Back then, the symbol that indicated an account was verified looked essentially the same as it does today: a white check mark in a blue badge. Mr Stone called it a “verification seal”.

At the end of June 2009, Mr. La Russa ended his trial. He is asset on Twitter, where he mainly promotes his animal rescue foundation and comments on baseball. Mr. La Russa resigned as manager of the Chicago White Sox last month to deal with health issues.

In the more than 13 years since the introduction of the blue tick badge, it has proven to be fallible.

In August 2021, the agent of Cormac McCarthy, the Pulitzer Prize-winning author, said that a verified account in the author’s name, which shared thoughts about kombucha and TikTok, was not his.

In November 2019, Twitter criticized the Conservative Party of Britain for its “attempts to mislead people” after the party temporarily changed the name of “CCHQPress”, one of its verified accounts, to ” factcheckUK” during an election debate.
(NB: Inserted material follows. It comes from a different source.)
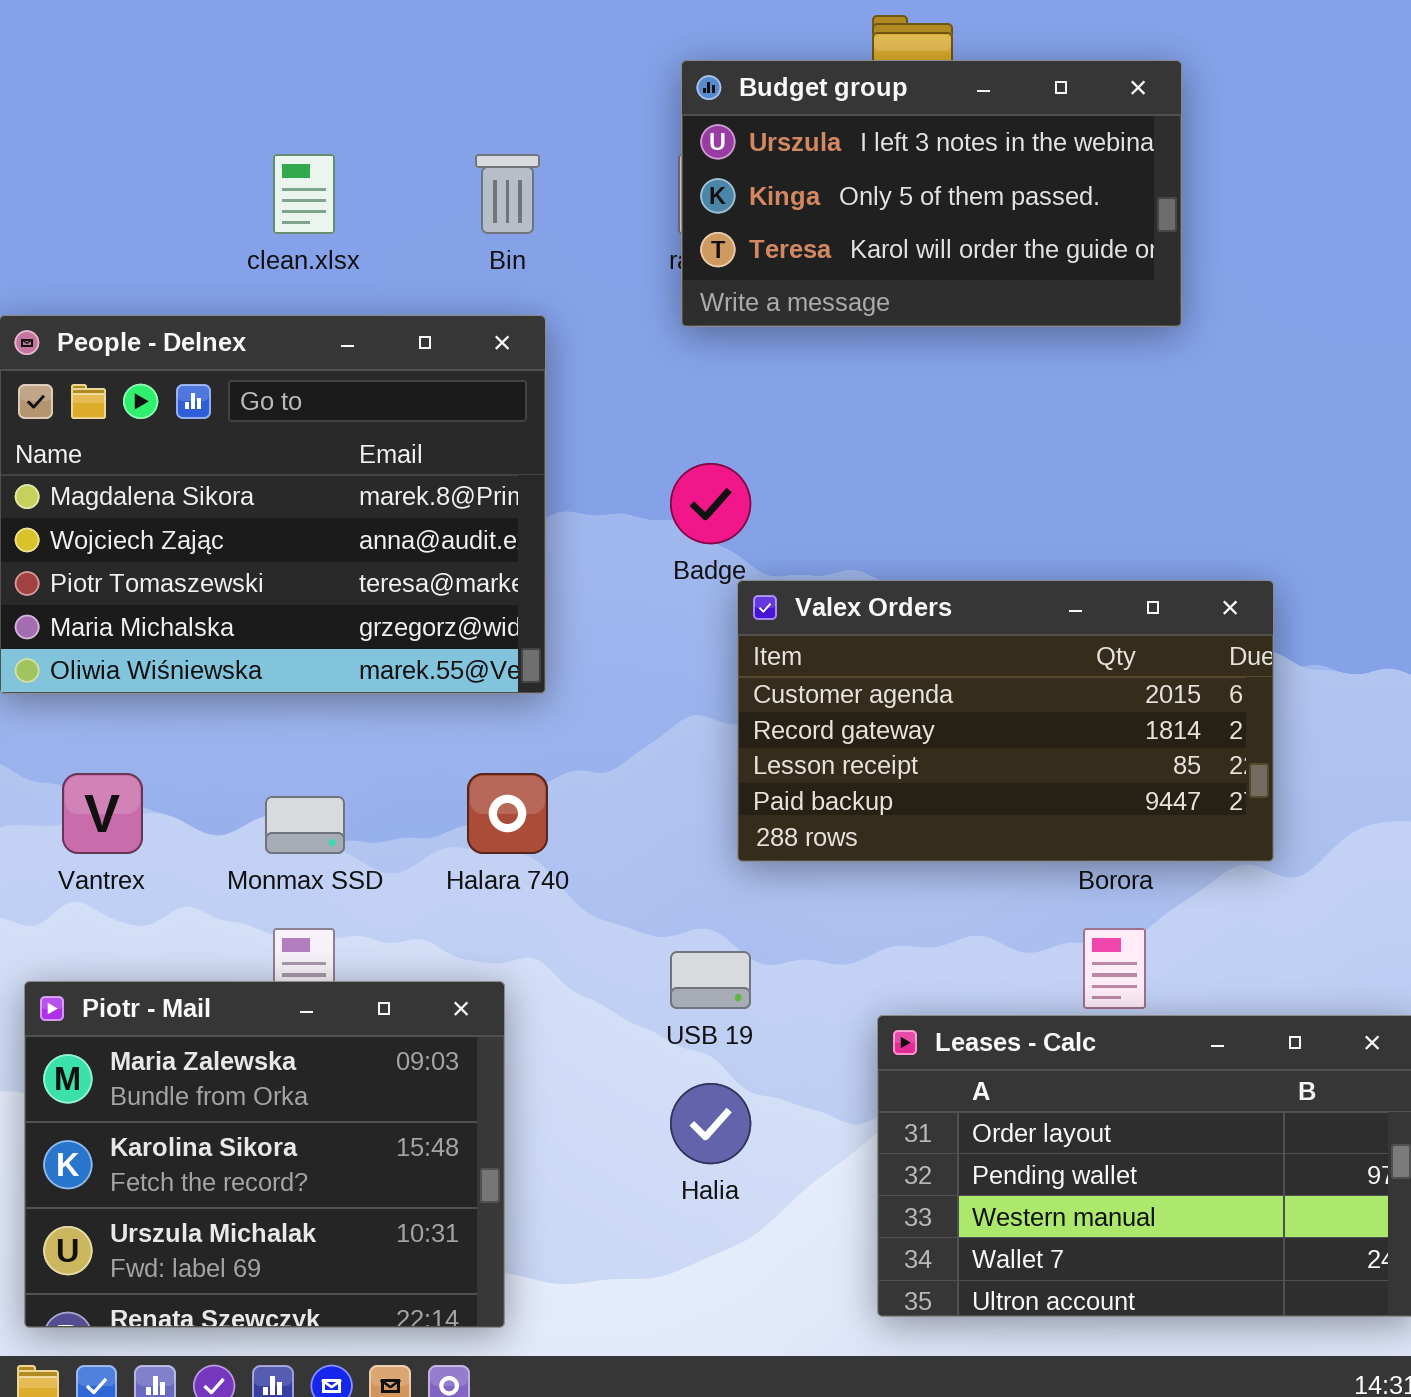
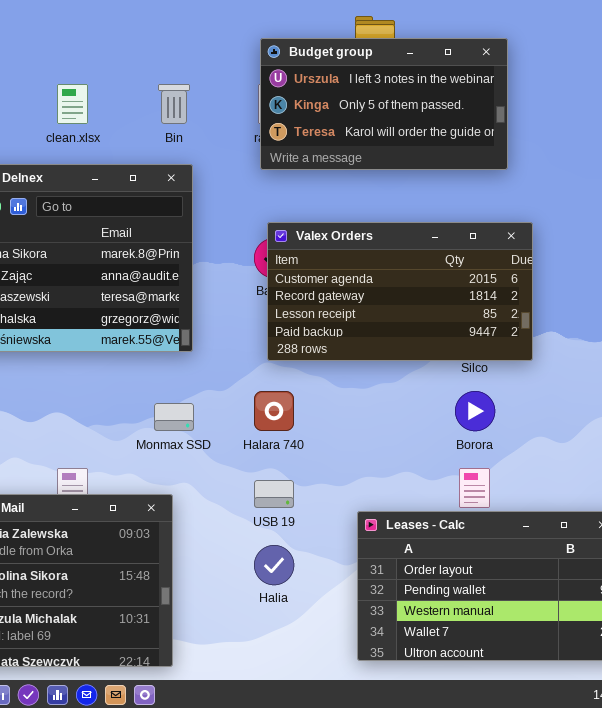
Valex Orders: [737,580,1274,862] -> [267,222,533,361], moved
Halara 740: [467,773,548,854] -> [254,391,294,431], moved
Monmax SSD: [265,796,345,854] -> [154,403,194,431], moved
Two years earlier, Twitter temporarily halted its verification program after it verified an account belonging to a prominent white supremacist and was criticized by people who saw it as an endorsement.

In recent years, people have complained about not being verified and being confused about how the process works. In May 2021, Twitter made the process easier by allowing users to apply to be verified.

If Mr. Musk is successful, the ambiguities of this system could soon be clarified with hard cash.